L’art. 4, co. 7, L. 30 dicembre 1991, n. 412, per la parte che qui interessa, dispone che: “Con il Servizio sanitario nazionale può intercorrere un unico rapporto di lavoro. Tale rapporto è incompatibile con ogni altro rapporto di lavoro dipendente, pubblico o privato, e con altri rapporti anche di natura convenzionale con il Servizio sanitario nazionale. Il rapporto di lavoro con il Servizio sanitario nazionale è altresì incompatibile con l’esercizio di altre attività o con la titolarità o con la compartecipazione delle quote di imprese che possono configurare conflitto di interessi con lo stesso. L’accertamento delle incompatibilità compete, anche su iniziativa di chiunque vi abbia interesse, all’amministratore straordinario della unità sanitaria locale al quale compete altresì l’adozione dei conseguenti provvedimenti.
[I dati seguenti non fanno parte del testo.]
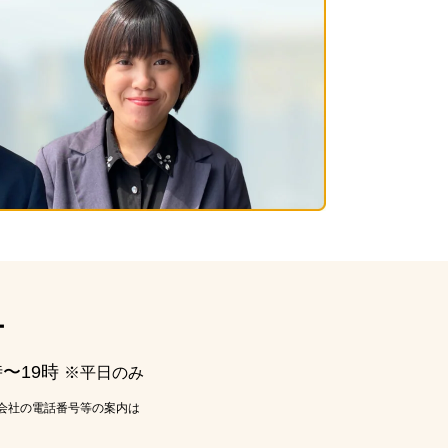
ー
時〜19時
※平日のみ
会社の電話番号等の案内は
Le situazioni di incompatibilità devono cessare entro un anno dalla data di entrata in vigore della presente legge ….. L’esercizio dell’attività libero-professionale dei medici dipendenti del Servizio sanitario nazionale è compatibile col rapporto unico d’impiego, purché espletato fuori dell’orario di lavoro all’interno delle strutture sanitarie o all’esterno delle stesse, con esclusione di strutture private convenzionate con il Servizio sanitario nazionale….”.